Surrey instantly regretted the rampage because it was, he readily admitted, juvenile and reckless. ‘We will have a madding time in our youth,’ he explained to Blagge. One might add that it was probably a far from sober time too. Nor did Surrey present any kind of religious defence during his examination. Instead he once again admitted ‘that he had very evil done therein’.
48
Only after the event, languishing in prison, did Surrey devise a justification that attempted to play down his disgrace. But if he was cocking a snook at the authorities in his poem, if he was winking conspiratorially at his friends, if, even, he was partially sending himself up as the lone champion of the Reformation, it does not necessarily follow that his professed zeal was
contrived. Indeed, a mass of cumulative evidence strongly suggests that Surrey’s early flirtation with reform had by now grown into ardent commitment.
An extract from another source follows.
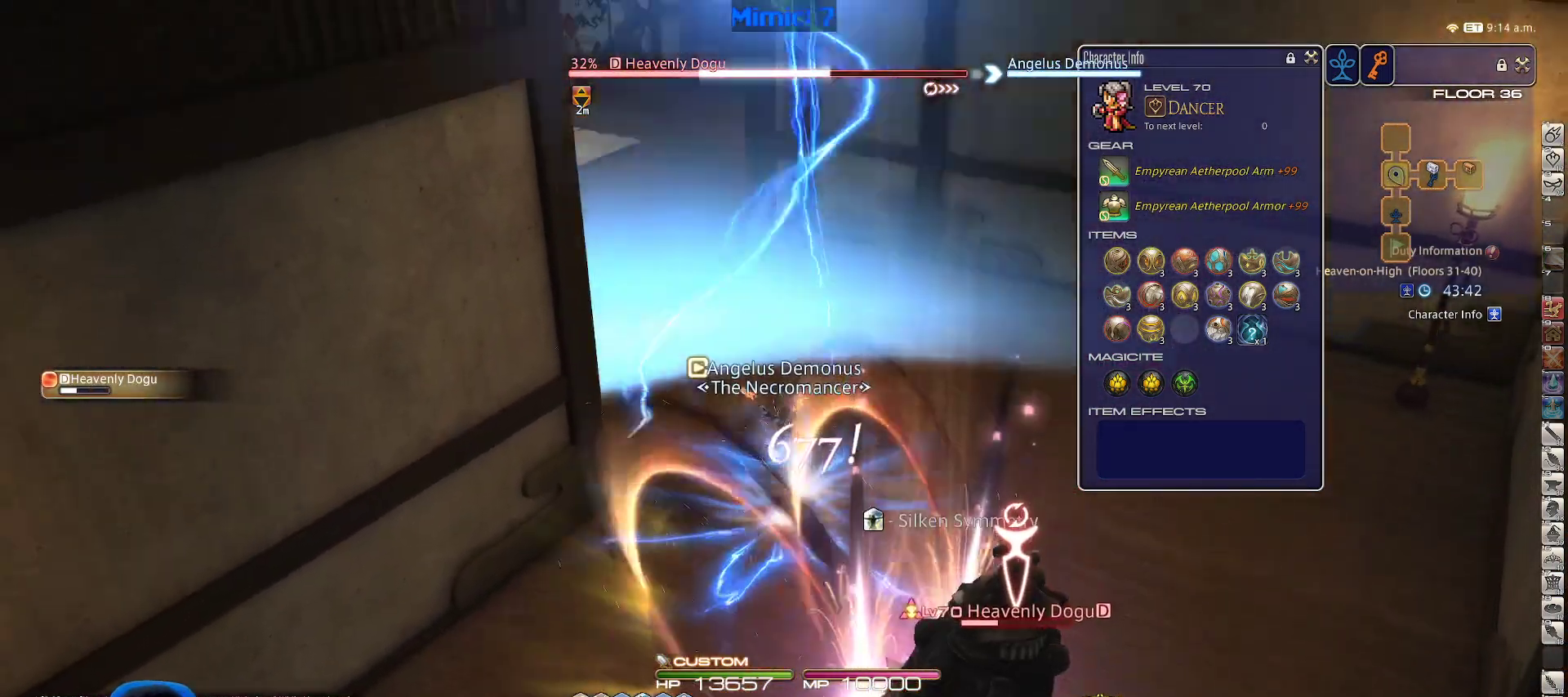
{"keys": ["p", "w"], "events": [[117, "alt_r", "down"], [217, "1", "down"], [267, "1", "up"], [300, "1", "down"], [400, "1", "up"], [400, "alt_r", "up"], [450, "p", "down"]]}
First there are his companions: they were all adherents to the new faith, some with the zeal of a fanatic. In three years’ time, George Blagge would be condemned for sacramentarianism and only the personal intervention of the King would save him from the fires of Smithfield. Wyatt would lose his head after his rebellion against Queen Mary in 1554 (for which Pickering was also indicted) and Stafford became a Marian exile in Calvin’s Geneva. Surrey was not the only one to flout the fasting laws; at least eight of his crew had done so too. Traditionalists viewed such defiance as damnable heresy; reformers as an admirable rebellion against a superstitious custom.

Then there is the place: Mistress Arundel and her husband had disobeyed the Lenten laws themselves and their contacts with evangelical butchers had ensured a ready supply of black-market meat at Surrey’s table.
49
On the west side of St Lawrence Lane, through an open passage called Duke Street, was All Hallows, Honey Lane, a parish notorious for its radical stance. To the conservatives, well aware that it harboured an illegal trade in reformist literature, the church was a bastion for ‘the secret sowing and setting forth of Luther’s heresies’. One of its rectors, Thomas Garrard, had been burned for heresy in 1540 and at the time of Surrey’s sojourn the curate incumbent was William Reed, soon to be examined for abuses of religion.
50
Three other churches within Cheap Ward – St Pancras, St Martin Ironmonger Lane and St Mary Colechurch – employed reforming clerics and St Mary Aldermary, a church in the neighbouring ward, was under the heterodox care of Edward Crome. The sermon given there that Lent landed the reformer, Robert Wisdom, in prison.
51
One of those who stood surety for Wisdom was Henry Brinklow, an evangelical campaigner whose
Lamentacyon of a Christen Agaynst the Cytye of London
exhorted sinful Londoners to repent – ‘Awake! Awake! For the Lord sleepeth not.’ His rented tenement between St Lawrence Lane and Ironmonger Lane was only a stone’s throw from Mistress Arundel’s inn.